Tourists will be able to gaze out on the beautiful countryside through the bunker's gun slits, and dream beneath a concrete dome 1.3 meters (4.3 feet) thick. Perhaps they will even spare a thought for the dictator who had hundreds of thousands of these bunkers built, and made Albania one of the world's most isolated countries.
Albania's former communist ruler Enver Hoxha had around 750,000 igloo-shaped bunkers constructed across the country in the 1970s and 1980s. Hoxha feared foreign invaders and built the concrete structures to offer his people shelter in an emergency -- or as a place from which to attack potential enemies. The bunkers reflect the dictator's unparalleled paranoia.
Now, Iva Shtrepi wants to repurpose these redundant gray concrete domes. Her degree dissertation for a German university -- titled "Bunkerkunft," in a play on the German word "Unterkunft" ("accommodation") -- presents a way for this booming tourist destination to benefit from its bunkers: by converting them into hotels. For the time being, the plan is only to renovate a single bunker -- but that could soon change.
Markus Pretnar, Shtrepi's professor at Mainz University of Applied Sciences, liked the idea so much that he's turned the theory into practice. The students in his seminars took up the topic, drawing up designs and establishing initial contacts in Albania. "The dissertation has developed into a research project," says Pretnar, a professor of interior design.

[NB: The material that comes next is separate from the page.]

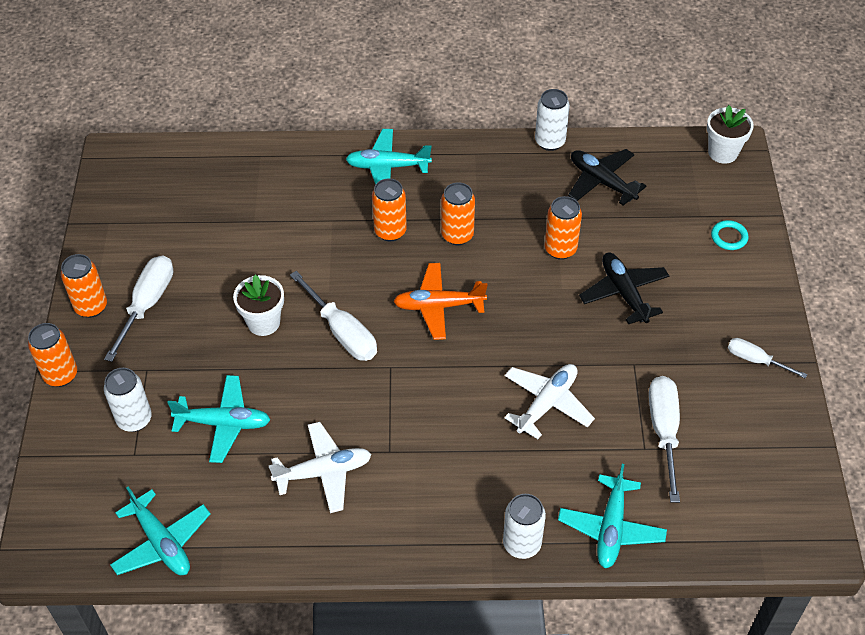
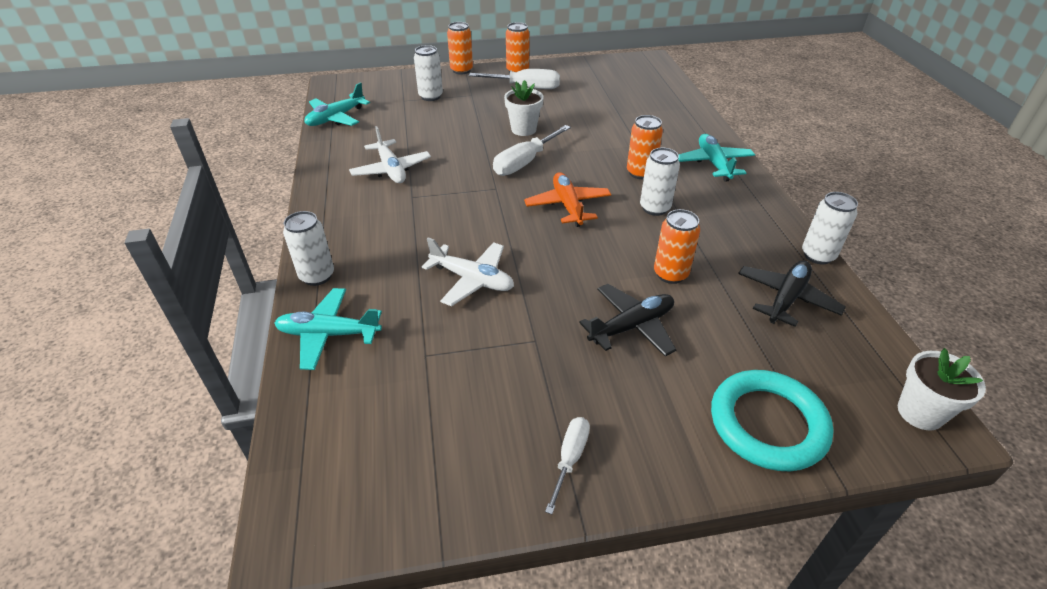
camera: 80 degrees right, 10 degrees down
turquoise plane [167,375,270,463] -> none
orange can [441,182,475,245] -> white can [640,148,680,216]
white screwdriver [649,376,680,503] -> none
turquoise ring [711,220,749,250] -> turquoise ring [711,370,834,471], size x2.29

He sees Albania as overwhelmed by the current tourism boom: "You only have to look at the built-up landscapes along the Adriatic coast, in neighboring Montenegro as well, to see that too much has been built, too fast."
The German-Albanian tourism project is meant to primarily benefit local residents. The bunker that the students are currently transforming into a cozy igloo-style hostel -- with wood floors, mattresses for lounging on, a shower and a kitchenette -- is just a prototype. If backpackers like it, many other bunkers could be converted into accommodation in the same way. "They're all over the place," Pretnar explains, "in the Albanian Alps, in nature reserves, in cities and in the country." Officially, the bunkers belong to the country's Defense Ministry, but usage rights have been granted to the private individuals who own the property on which they stand.
Others interested in the project can adapt the idea and design bunkers of their own, under two conditions: They must credit the universities in Mainz and Tirana with the original idea, and all bunker hostels should be under local management. A stay in any "Bed & Bunker" hostel should also cost less than 8 ($10) per person per night.
'Perfect Conditions for Backpackers'
Albania's economy did not immediately recover after the fall of the Communist regime in 1990, and the population suffered terribly as a result of the Kosovo War in the late 1990s. Recently, though, the Balkans have become a hot tourist topic, with people from all over the world discovering the region as a travel destination. Albania is especially popular with solo travelers.
"We want to see Tirana and go to the mountains and the beach," says Artur Schock, a 26-year old bicycle courier from Berlin, who will be packing his backpack in a few days and heading for the Balkans with two friends. They will be the bunker hostel's first guests, and Schock is looking forward to this unusual form of accommodation. "It's practically on the beach -- a prime location," he explains. It's sure to be a better night's sleep than staying in a tent, he adds.